Your objective:
Could you retype the material below line for line, leaving the pictures out of your copy?

○ ○ ○ ○ ○

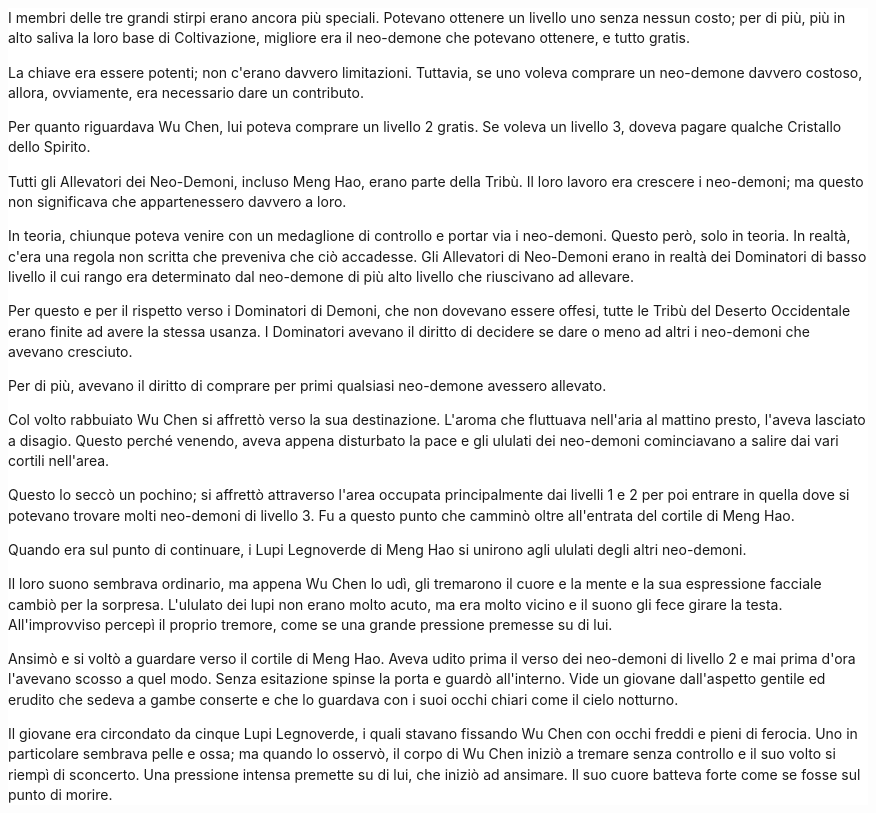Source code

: 
I membri delle tre grandi stirpi erano ancora più speciali. Potevano ottenere un livello uno senza nessun costo; per di più, più in alto saliva la loro base di Coltivazione, migliore era il neo-demone che potevano ottenere, e tutto gratis.


La chiave era essere potenti; non c'erano davvero limitazioni. Tuttavia, se uno voleva comprare un neo-demone davvero costoso, allora, ovviamente, era necessario dare un contributo.


Per quanto riguardava Wu Chen, lui poteva comprare un livello 2 gratis. Se voleva un livello 3, doveva pagare qualche Cristallo dello Spirito.


Tutti gli Allevatori dei Neo-Demoni, incluso Meng Hao, erano parte della Tribù. Il loro lavoro era crescere i neo-demoni; ma questo non significava che appartenessero davvero a loro.


In teoria, chiunque poteva venire con un medaglione di controllo e portar via i neo-demoni. Questo però, solo in teoria. In realtà, c'era una regola non scritta che preveniva che ciò accadesse. Gli Allevatori di Neo-Demoni erano in realtà dei Dominatori di basso livello il cui rango era determinato dal neo-demone di più alto livello che riuscivano ad allevare.


Per questo e per il rispetto verso i Dominatori di Demoni, che non dovevano essere offesi, tutte le Tribù del Deserto Occidentale erano finite ad avere la stessa usanza. I Dominatori avevano il diritto di decidere se dare o meno ad altri i neo-demoni che avevano cresciuto.


Per di più, avevano il diritto di comprare per primi qualsiasi neo-demone avessero allevato.


Col volto rabbuiato Wu Chen si affrettò verso la sua destinazione. L'aroma che fluttuava nell'aria al mattino presto, l'aveva lasciato a disagio. Questo perché venendo, aveva appena disturbato la pace e gli ululati dei neo-demoni cominciavano a salire dai vari cortili nell'area.


Questo lo seccò un pochino; si affrettò attraverso l'area occupata principalmente dai livelli 1 e 2 per poi entrare in quella dove si potevano trovare molti neo-demoni di livello 3. Fu a questo punto che camminò oltre all'entrata del cortile di Meng Hao.


Quando era sul punto di continuare, i Lupi Legnoverde di Meng Hao si unirono agli ululati degli altri neo-demoni.


Il loro suono sembrava ordinario, ma appena Wu Chen lo udì, gli tremarono il cuore e la mente e la sua espressione facciale cambiò per la sorpresa. L'ululato dei lupi non erano molto acuto, ma era molto vicino e il suono gli fece girare la testa. All'improvviso percepì il proprio tremore, come se una grande pressione premesse su di lui.


Ansimò e si voltò a guardare verso il cortile di Meng Hao. Aveva udito prima il verso dei neo-demoni di livello 2 e mai prima d'ora l'avevano scosso a quel modo. Senza esitazione spinse la porta e guardò all'interno. Vide un giovane dall'aspetto gentile ed erudito che sedeva a gambe conserte e che lo guardava con i suoi occhi chiari come il cielo notturno.


Il giovane era circondato da cinque Lupi Legnoverde, i quali stavano fissando Wu Chen con occhi freddi e pieni di ferocia. Uno in particolare sembrava pelle e ossa; ma quando lo osservò, il corpo di Wu Chen iniziò a tremare senza controllo e il suo volto si riempì di sconcerto. Una pressione intensa premette su di lui, che iniziò ad ansimare. Il suo cuore batteva forte come se fosse sul punto di morire.
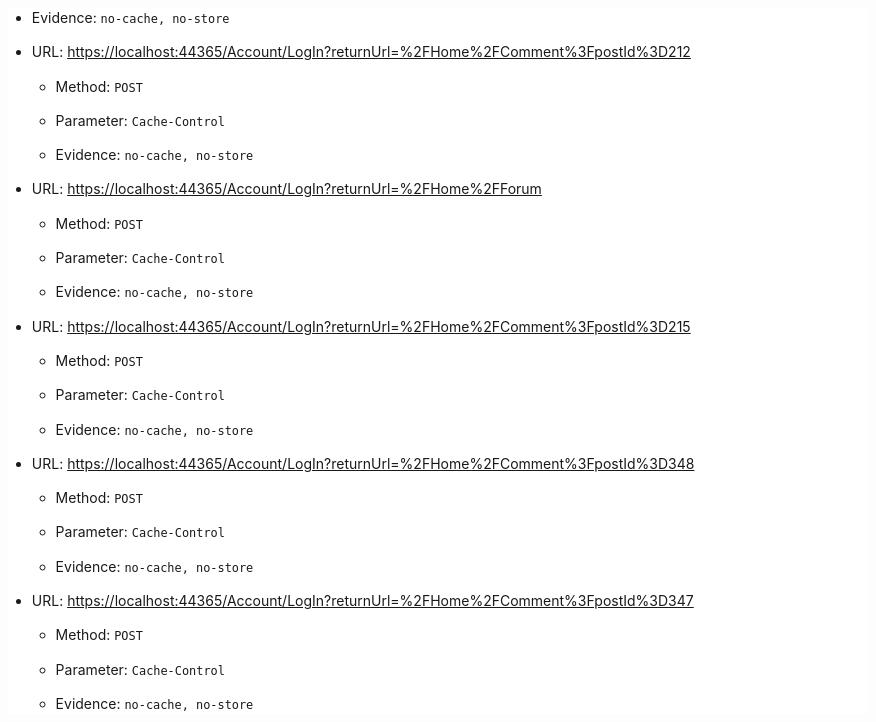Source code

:  
  * Evidence: `no-cache, no-store`
  
  
  
* URL: [https://localhost:44365/Account/LogIn?returnUrl=%2FHome%2FComment%3FpostId%3D212](https://localhost:44365/Account/LogIn?returnUrl=%2FHome%2FComment%3FpostId%3D212)
  
  
  * Method: `POST`
  
  
  * Parameter: `Cache-Control`
  
  
  * Evidence: `no-cache, no-store`
  
  
  
* URL: [https://localhost:44365/Account/LogIn?returnUrl=%2FHome%2FForum](https://localhost:44365/Account/LogIn?returnUrl=%2FHome%2FForum)
  
  
  * Method: `POST`
  
  
  * Parameter: `Cache-Control`
  
  
  * Evidence: `no-cache, no-store`
  
  
  
* URL: [https://localhost:44365/Account/LogIn?returnUrl=%2FHome%2FComment%3FpostId%3D215](https://localhost:44365/Account/LogIn?returnUrl=%2FHome%2FComment%3FpostId%3D215)
  
  
  * Method: `POST`
  
  
  * Parameter: `Cache-Control`
  
  
  * Evidence: `no-cache, no-store`
  
  
  
* URL: [https://localhost:44365/Account/LogIn?returnUrl=%2FHome%2FComment%3FpostId%3D348](https://localhost:44365/Account/LogIn?returnUrl=%2FHome%2FComment%3FpostId%3D348)
  
  
  * Method: `POST`
  
  
  * Parameter: `Cache-Control`
  
  
  * Evidence: `no-cache, no-store`
  
  
  
* URL: [https://localhost:44365/Account/LogIn?returnUrl=%2FHome%2FComment%3FpostId%3D347](https://localhost:44365/Account/LogIn?returnUrl=%2FHome%2FComment%3FpostId%3D347)
  
  
  * Method: `POST`
  
  
  * Parameter: `Cache-Control`
  
  
  * Evidence: `no-cache, no-store`
  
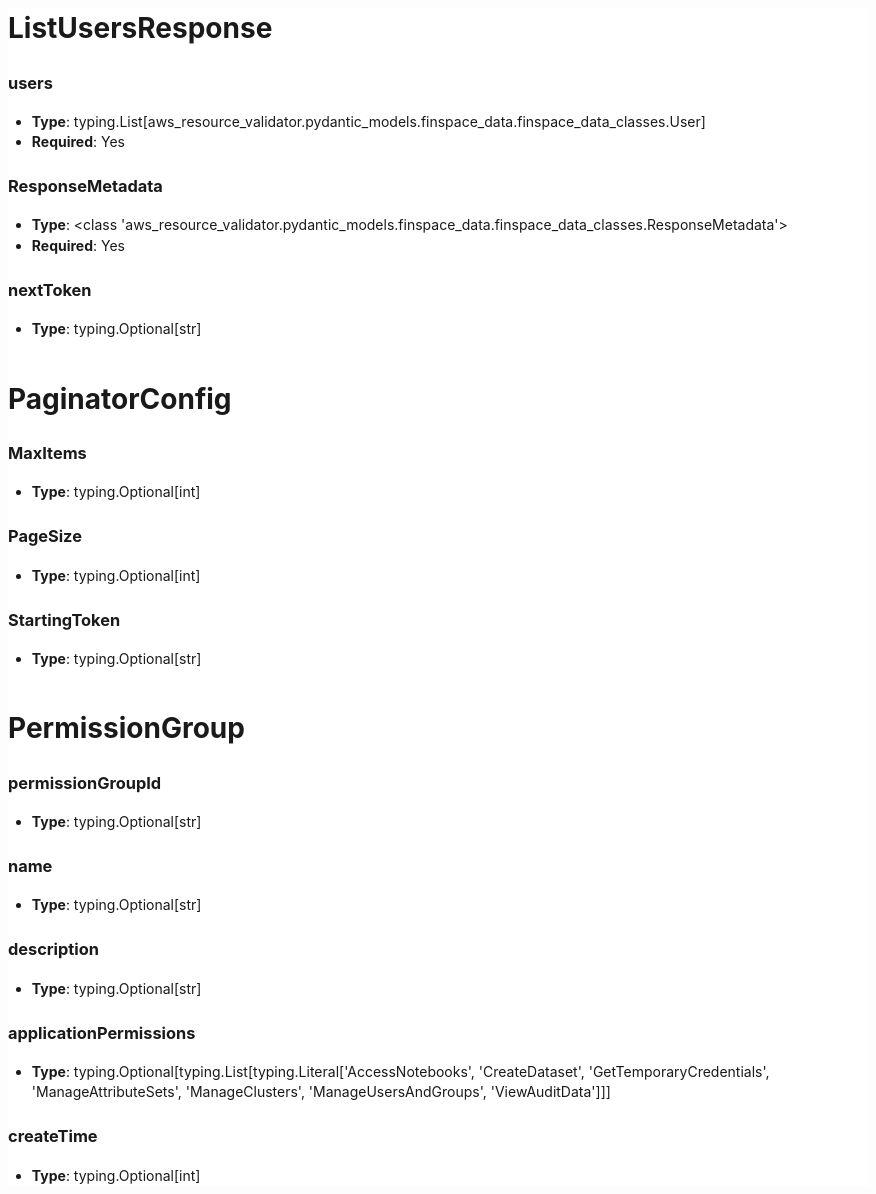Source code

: 
# ListUsersResponse

### users
- **Type**: typing.List[aws_resource_validator.pydantic_models.finspace_data.finspace_data_classes.User]
- **Required**: Yes

### ResponseMetadata
- **Type**: <class 'aws_resource_validator.pydantic_models.finspace_data.finspace_data_classes.ResponseMetadata'>
- **Required**: Yes

### nextToken
- **Type**: typing.Optional[str]


# PaginatorConfig

### MaxItems
- **Type**: typing.Optional[int]

### PageSize
- **Type**: typing.Optional[int]

### StartingToken
- **Type**: typing.Optional[str]


# PermissionGroup

### permissionGroupId
- **Type**: typing.Optional[str]

### name
- **Type**: typing.Optional[str]

### description
- **Type**: typing.Optional[str]

### applicationPermissions
- **Type**: typing.Optional[typing.List[typing.Literal['AccessNotebooks', 'CreateDataset', 'GetTemporaryCredentials', 'ManageAttributeSets', 'ManageClusters', 'ManageUsersAndGroups', 'ViewAuditData']]]

### createTime
- **Type**: typing.Optional[int]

○ ○ ○ ○ ○

Exercise output:
Source code

: 
I membri delle tre grandi stirpi erano ancora più speciali. Potevano ottenere un livello uno senza nessun costo; per di più, più in alto saliva la loro base di Coltivazione, migliore era il neo-demone che potevano ottenere, e tutto gratis.


La chiave era essere potenti; non c'erano davvero limitazioni. Tuttavia, se uno voleva comprare un neo-demone davvero costoso, allora, ovviamente, era necessario dare un contributo.


Per quanto riguardava Wu Chen, lui poteva comprare un livello 2 gratis. Se voleva un livello 3, doveva pagare qualche Cristallo dello Spirito.


Tutti gli Allevatori dei Neo-Demoni, incluso Meng Hao, erano parte della Tribù. Il loro lavoro era crescere i neo-demoni; ma questo non significava che appartenessero davvero a loro.


In teoria, chiunque poteva venire con un medaglione di controllo e portar via i neo-demoni. Questo però, solo in teoria. In realtà, c'era una regola non scritta che preveniva che ciò accadesse. Gli Allevatori di Neo-Demoni erano in realtà dei Dominatori di basso livello il cui rango era determinato dal neo-demone di più alto livello che riuscivano ad allevare.


Per questo e per il rispetto verso i Dominatori di Demoni, che non dovevano essere offesi, tutte le Tribù del Deserto Occidentale erano finite ad avere la stessa usanza. I Dominatori avevano il diritto di decidere se dare o meno ad altri i neo-demoni che avevano cresciuto.


Per di più, avevano il diritto di comprare per primi qualsiasi neo-demone avessero allevato.


Col volto rabbuiato Wu Chen si affrettò verso la sua destinazione. L'aroma che fluttuava nell'aria al mattino presto, l'aveva lasciato a disagio. Questo perché venendo, aveva appena disturbato la pace e gli ululati dei neo-demoni cominciavano a salire dai vari cortili nell'area.


Questo lo seccò un pochino; si affrettò attraverso l'area occupata principalmente dai livelli 1 e 2 per poi entrare in quella dove si potevano trovare molti neo-demoni di livello 3. Fu a questo punto che camminò oltre all'entrata del cortile di Meng Hao.


Quando era sul punto di continuare, i Lupi Legnoverde di Meng Hao si unirono agli ululati degli altri neo-demoni.


Il loro suono sembrava ordinario, ma appena Wu Chen lo udì, gli tremarono il cuore e la mente e la sua espressione facciale cambiò per la sorpresa. L'ululato dei lupi non erano molto acuto, ma era molto vicino e il suono gli fece girare la testa. All'improvviso percepì il proprio tremore, come se una grande pressione premesse su di lui.


Ansimò e si voltò a guardare verso il cortile di Meng Hao. Aveva udito prima il verso dei neo-demoni di livello 2 e mai prima d'ora l'avevano scosso a quel modo. Senza esitazione spinse la porta e guardò all'interno. Vide un giovane dall'aspetto gentile ed erudito che sedeva a gambe conserte e che lo guardava con i suoi occhi chiari come il cielo notturno.


Il giovane era circondato da cinque Lupi Legnoverde, i quali stavano fissando Wu Chen con occhi freddi e pieni di ferocia. Uno in particolare sembrava pelle e ossa; ma quando lo osservò, il corpo di Wu Chen iniziò a tremare senza controllo e il suo volto si riempì di sconcerto. Una pressione intensa premette su di lui, che iniziò ad ansimare. Il suo cuore batteva forte come se fosse sul punto di morire.
Source code

:  
  * Evidence: `no-cache, no-store`
  
  
  
* URL: [https://localhost:44365/Account/LogIn?returnUrl=%2FHome%2FComment%3FpostId%3D212](https://localhost:44365/Account/LogIn?returnUrl=%2FHome%2FComment%3FpostId%3D212)
  
  
  * Method: `POST`
  
  
  * Parameter: `Cache-Control`
  
  
  * Evidence: `no-cache, no-store`
  
  
  
* URL: [https://localhost:44365/Account/LogIn?returnUrl=%2FHome%2FForum](https://localhost:44365/Account/LogIn?returnUrl=%2FHome%2FForum)
  
  
  * Method: `POST`
  
  
  * Parameter: `Cache-Control`
  
  
  * Evidence: `no-cache, no-store`
  
  
  
* URL: [https://localhost:44365/Account/LogIn?returnUrl=%2FHome%2FComment%3FpostId%3D215](https://localhost:44365/Account/LogIn?returnUrl=%2FHome%2FComment%3FpostId%3D215)
  
  
  * Method: `POST`
  
  
  * Parameter: `Cache-Control`
  
  
  * Evidence: `no-cache, no-store`
  
  
  
* URL: [https://localhost:44365/Account/LogIn?returnUrl=%2FHome%2FComment%3FpostId%3D348](https://localhost:44365/Account/LogIn?returnUrl=%2FHome%2FComment%3FpostId%3D348)
  
  
  * Method: `POST`
  
  
  * Parameter: `Cache-Control`
  
  
  * Evidence: `no-cache, no-store`
  
  
  
* URL: [https://localhost:44365/Account/LogIn?returnUrl=%2FHome%2FComment%3FpostId%3D347](https://localhost:44365/Account/LogIn?returnUrl=%2FHome%2FComment%3FpostId%3D347)
  
  
  * Method: `POST`
  
  
  * Parameter: `Cache-Control`
  
  
  * Evidence: `no-cache, no-store`
  
Source code

: 
# ListUsersResponse

### users
- **Type**: typing.List[aws_resource_validator.pydantic_models.finspace_data.finspace_data_classes.User]
- **Required**: Yes

### ResponseMetadata
- **Type**: <class 'aws_resource_validator.pydantic_models.finspace_data.finspace_data_classes.ResponseMetadata'>
- **Required**: Yes

### nextToken
- **Type**: typing.Optional[str]


# PaginatorConfig

### MaxItems
- **Type**: typing.Optional[int]

### PageSize
- **Type**: typing.Optional[int]

### StartingToken
- **Type**: typing.Optional[str]


# PermissionGroup

### permissionGroupId
- **Type**: typing.Optional[str]

### name
- **Type**: typing.Optional[str]

### description
- **Type**: typing.Optional[str]

### applicationPermissions
- **Type**: typing.Optional[typing.List[typing.Literal['AccessNotebooks', 'CreateDataset', 'GetTemporaryCredentials', 'ManageAttributeSets', 'ManageClusters', 'ManageUsersAndGroups', 'ViewAuditData']]]

### createTime
- **Type**: typing.Optional[int]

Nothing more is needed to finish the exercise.